Côté design, ce 10-17mm reste dans la lignée des optiques Pentax DA : noir, sobre, pas tape-à-l’œil. Il est assez court et compact, ce qui est agréable sur un boîtier APS-C comme un K-70 ou un KP. On n’a pas l’impression de se trimballer un gros tube comme certains ultra grand-angles d’autres marques. Le pare-soleil est intégré mais amovible, ce qui est malin : tu le gardes en APS-C pour limiter un peu les reflets, et tu peux l’enlever si tu veux t’amuser sur un full frame avec un rendu plus circulaire.

La bague de zoom est relativement large et tombe bien sous les doigts. Elle offre une résistance correcte : ni trop molle ni trop dure. On sent bien les extrémités 10 mm et 17 mm, donc on peut se caler rapidement sans regarder. La bague de mise au point manuelle est plus fine, mais reste utilisable. La course est assez courte, ce qui n’est pas dramatique sur un fisheye où tout est vite net, mais ceux qui aiment une mise au point ultra précise en manuel trouveront ça un peu léger. Par contre, le feeling est meilleur que certains zooms kit Pentax, ça ne fait pas jouet.

En termes de poids, on est autour des 320 g, donc ça reste raisonnable. Sur une petite lanière ou en balade, ça ne tire pas sur le cou. Par contre, on reste sur un barillet qui n’est pas tropicalisé : pas de joints visibles, pas d’annonce officielle de résistance sérieuse aux intempéries, juste un revêtement SP pour la lentille frontale. Ça veut dire que sous une grosse pluie ou dans la poussière, il faut quand même faire un minimum attention. Pour un objectif orienté outdoor, j’aurais bien aimé une vraie protection.

Globalement, le design est simple et fonctionnel. Rien de spectaculaire, mais ça fait sérieux. Le côté compact est le vrai point fort : tu peux le glisser facilement dans un petit sac photo sans te poser de question. Pour un objectif qu’on n’utilise pas tous les jours, c’est important : s’il était gros et lourd, il resterait plus souvent à la maison. Là, il se fait oublier dans le sac, et c’est probablement ce qui fait qu’on le sort plus souvent « pour voir ce que ça donne ».
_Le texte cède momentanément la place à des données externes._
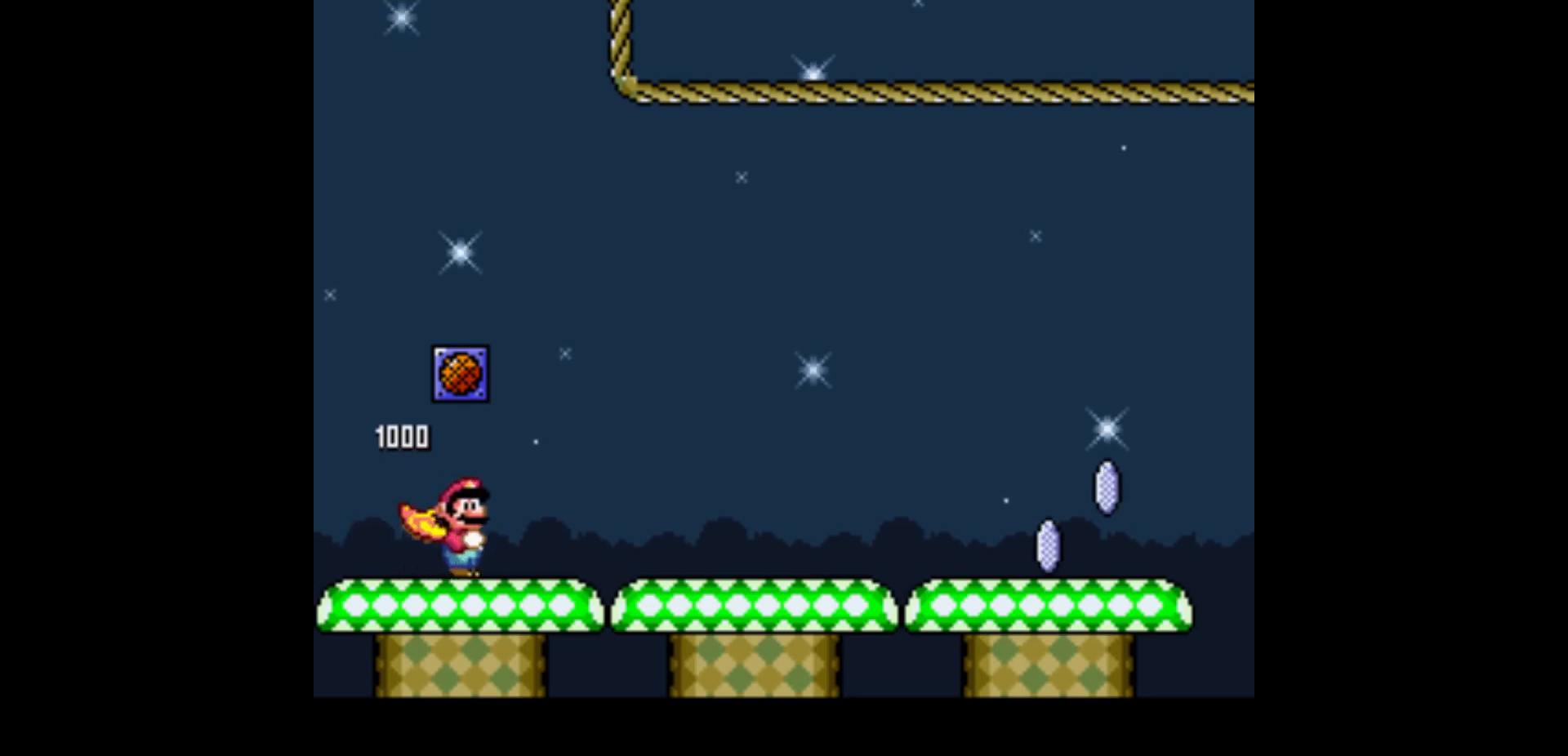
{"buttons": ["Y", "DPAD_RIGHT"], "events": []}
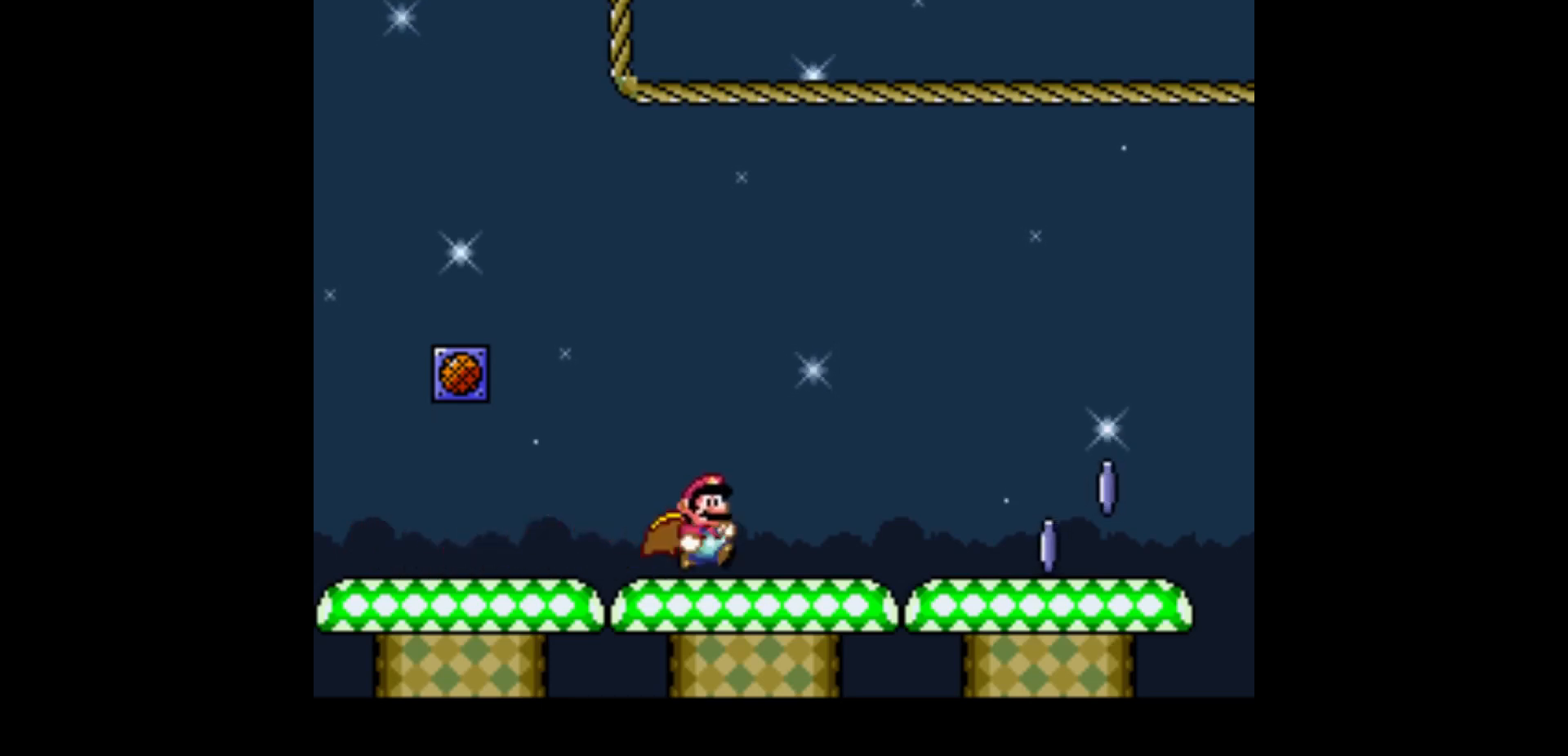
{"buttons": ["Y", "DPAD_RIGHT"], "events": []}
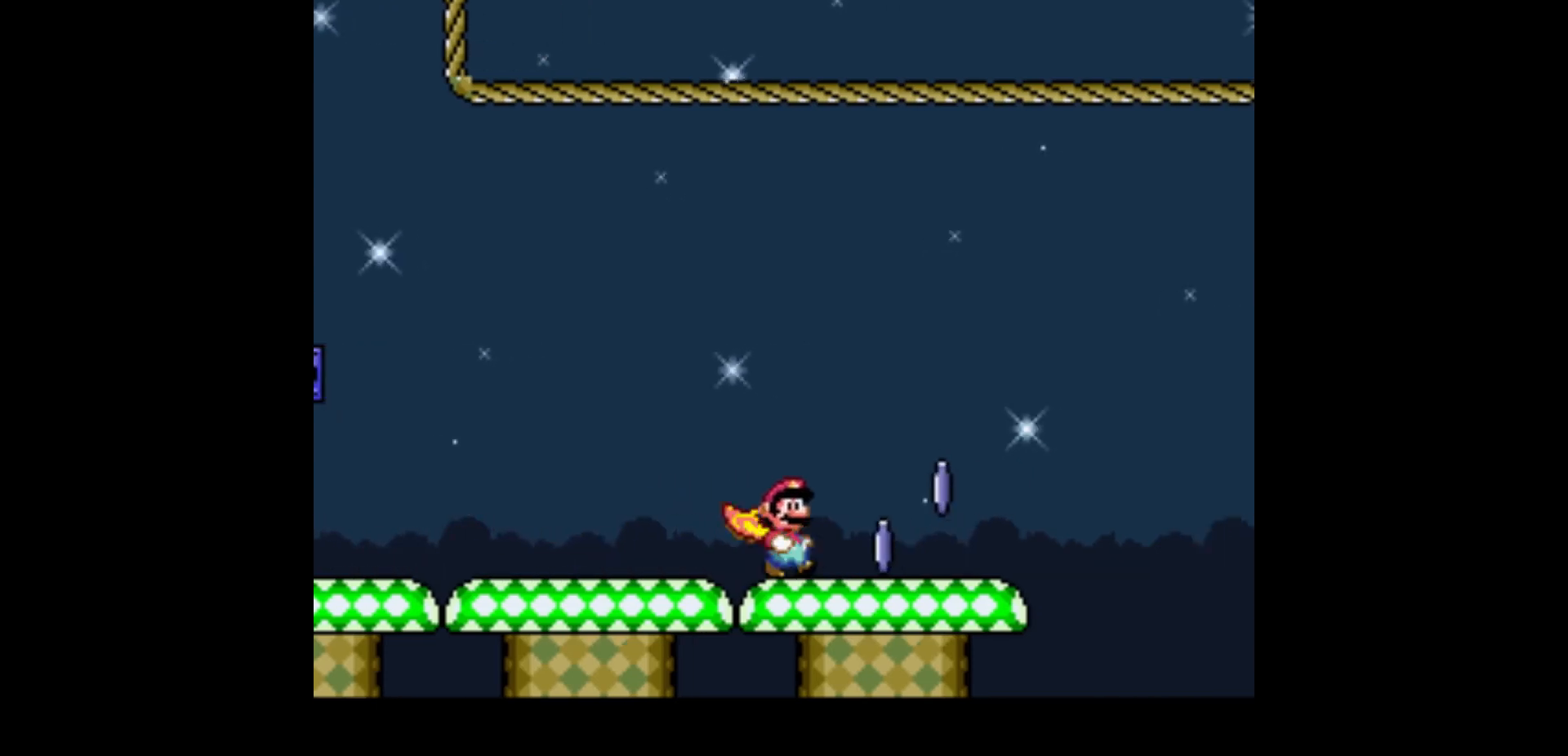
{"buttons": ["A", "Y", "DPAD_RIGHT"], "events": [[267, "A", "down"]]}
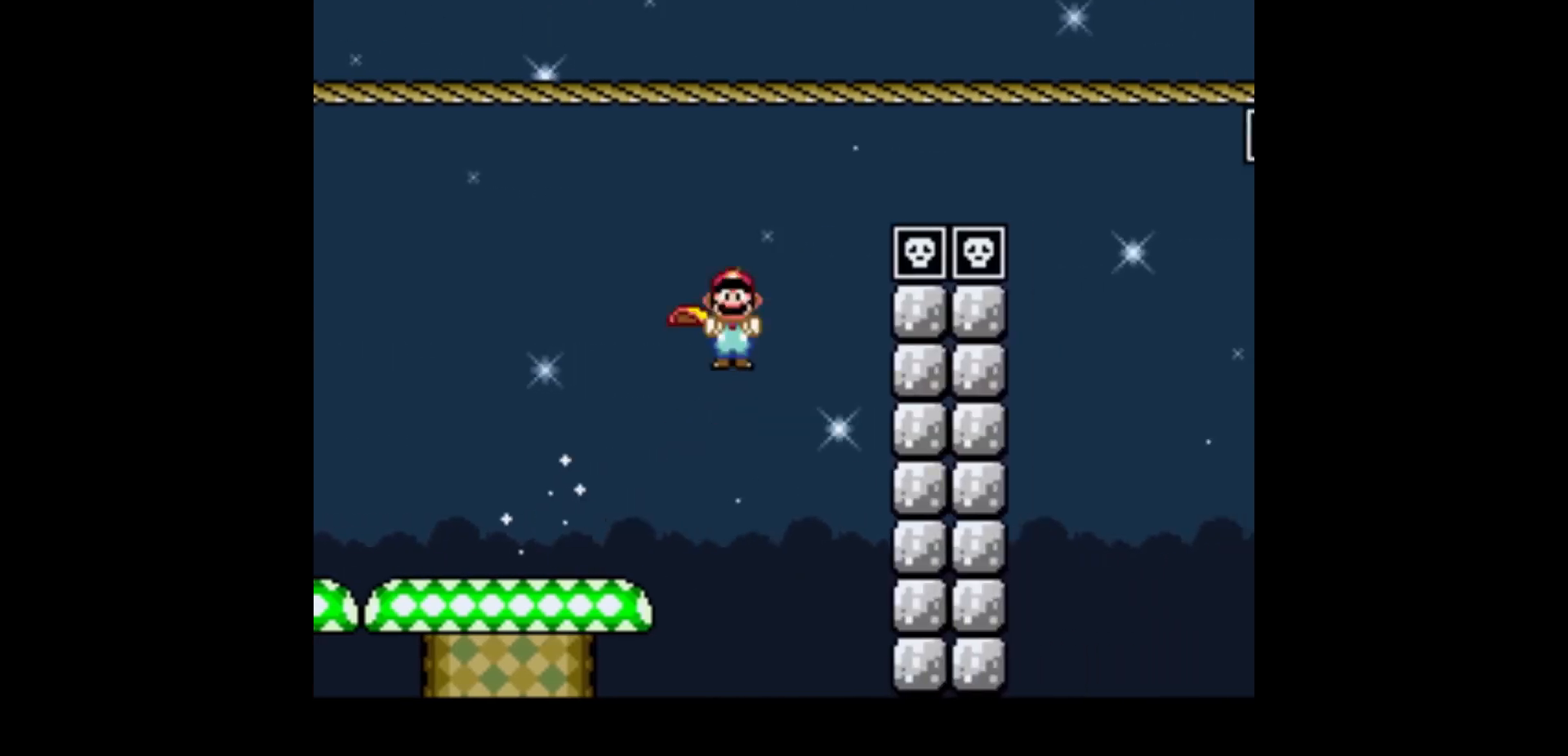
{"buttons": ["Y", "DPAD_RIGHT"], "events": [[334, "A", "up"]]}
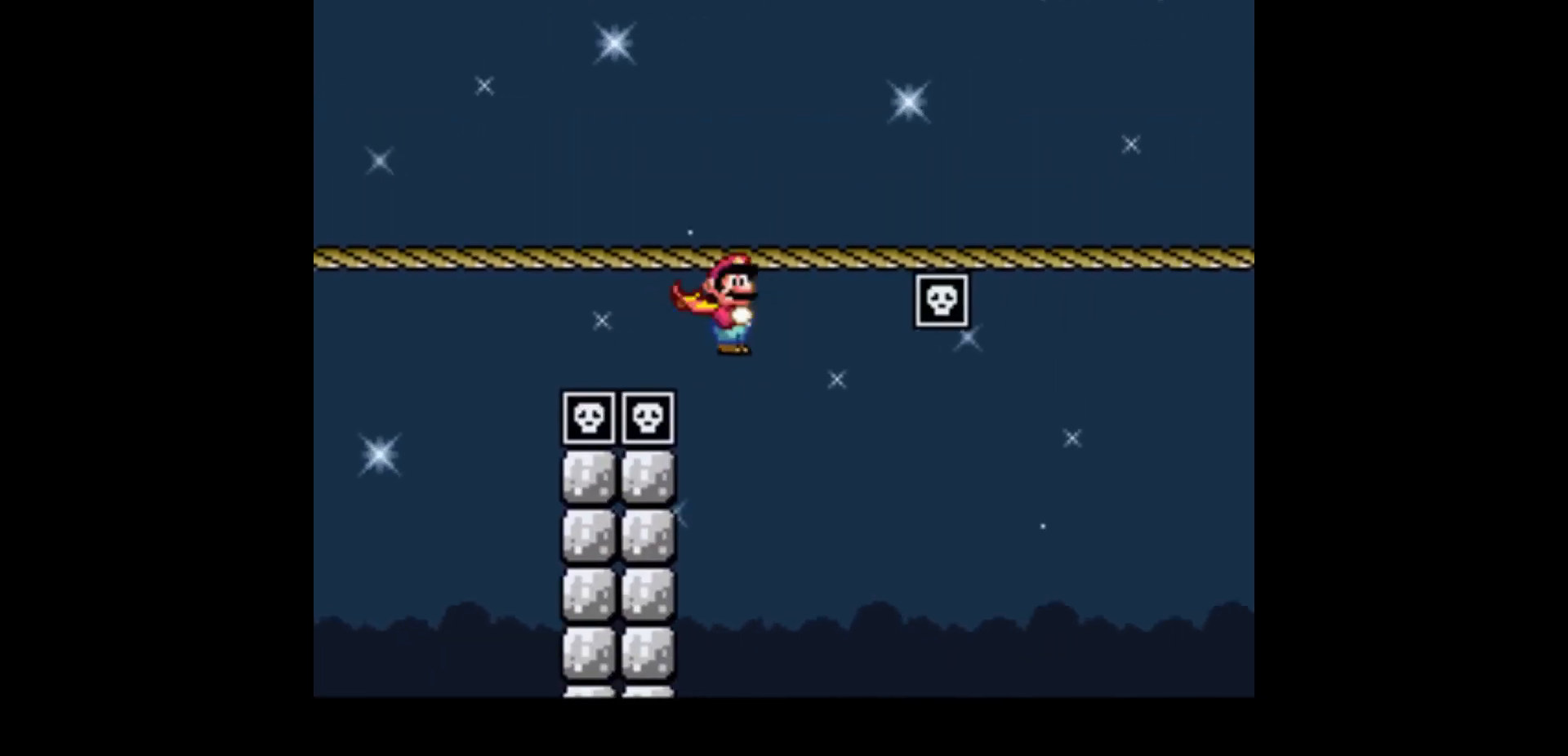
{"buttons": ["A", "Y", "DPAD_RIGHT"], "events": [[300, "A", "down"]]}
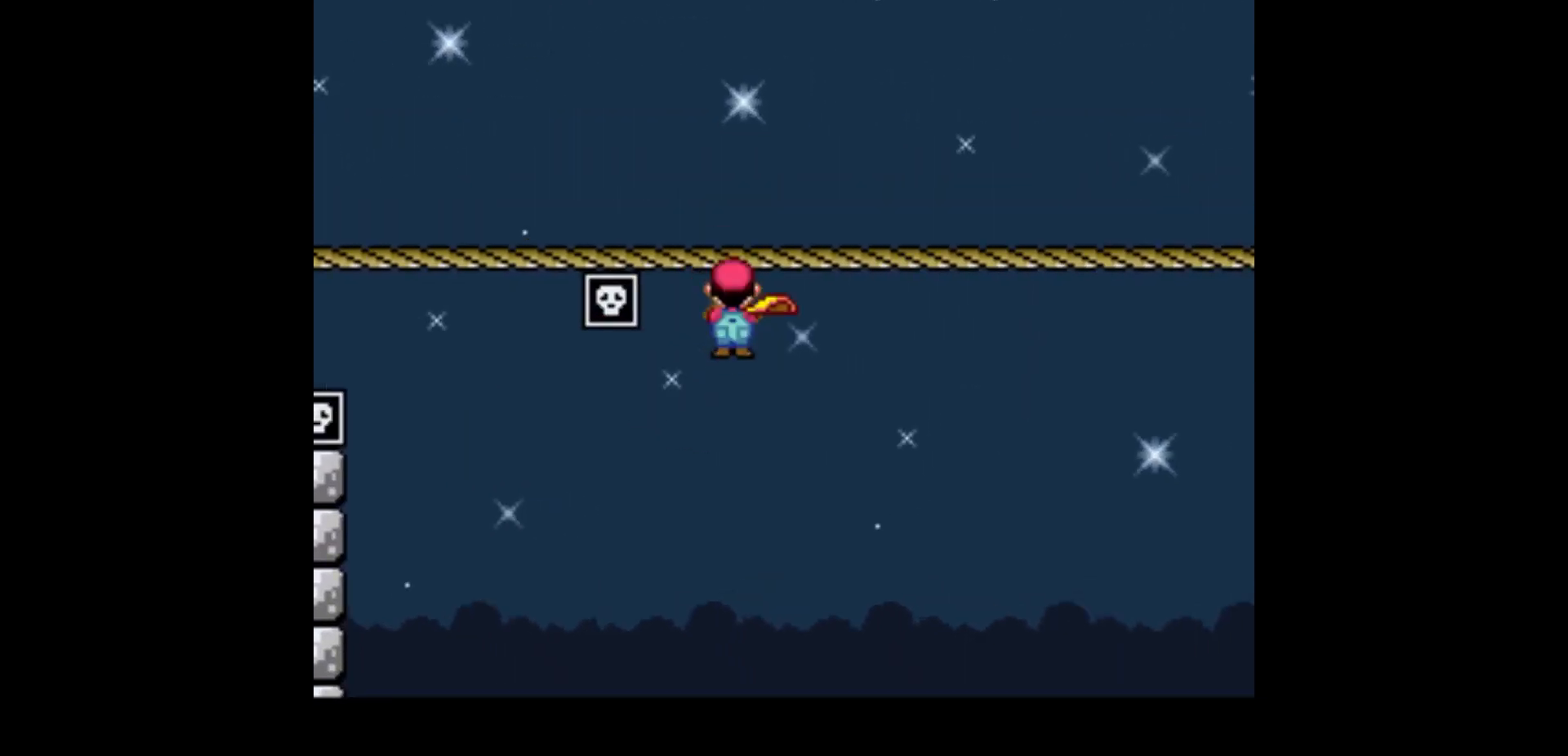
{"buttons": ["Y", "DPAD_RIGHT"], "events": [[201, "A", "up"]]}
Confort d’utilisation : on s’y fait très vite

★★★★★ ★★★★★

En main, l’objectif est agréable à utiliser. Le combo poids/compacité est bien équilibré, surtout sur un boîtier type K-70 ou KP. On peut shooter à une main sans trop de souci, ce qui est pratique quand on veut cadrer un peu à l’arrache ou au ras du sol. La prise en main ne fatigue pas, même après une sortie de plusieurs heures. Ce n’est pas un détail, parce qu’avec un fisheye, on a tendance à multiplier les essais de cadrage, à se pencher, se baisser, lever les bras, etc.

Le passage autofocus / manuel est classique Pentax : on peut utiliser la bague de mise au point manuelle même en AF (selon le boîtier et le mode), et ça reste assez intuitif. La course de la bague n’est pas immense, mais comme tout est vite net, on n’est pas en train de micro-ajuster comme sur un téléobjectif. Pour de la photo rapprochée ou des effets de perspective exagérés, je me suis surpris à utiliser le manuel assez souvent, et ça reste confortable, même sans focus peaking ultra précis.

Le zoom 10-17 mm se manipule facilement. En pratique, je me suis retrouvé à utiliser surtout les extrêmes : 10 mm pour l’effet fisheye bien marqué, 17 mm quand je voulais quelque chose d’un peu plus « sage ». Entre les deux, ça sert, mais moins souvent. L’avantage, c’est qu’on n’a pas une bague qui tourne dans le vide ou qui accroche. Pour un usage occasionnel, c’est largement suffisant, on ne se bat pas avec l’objectif.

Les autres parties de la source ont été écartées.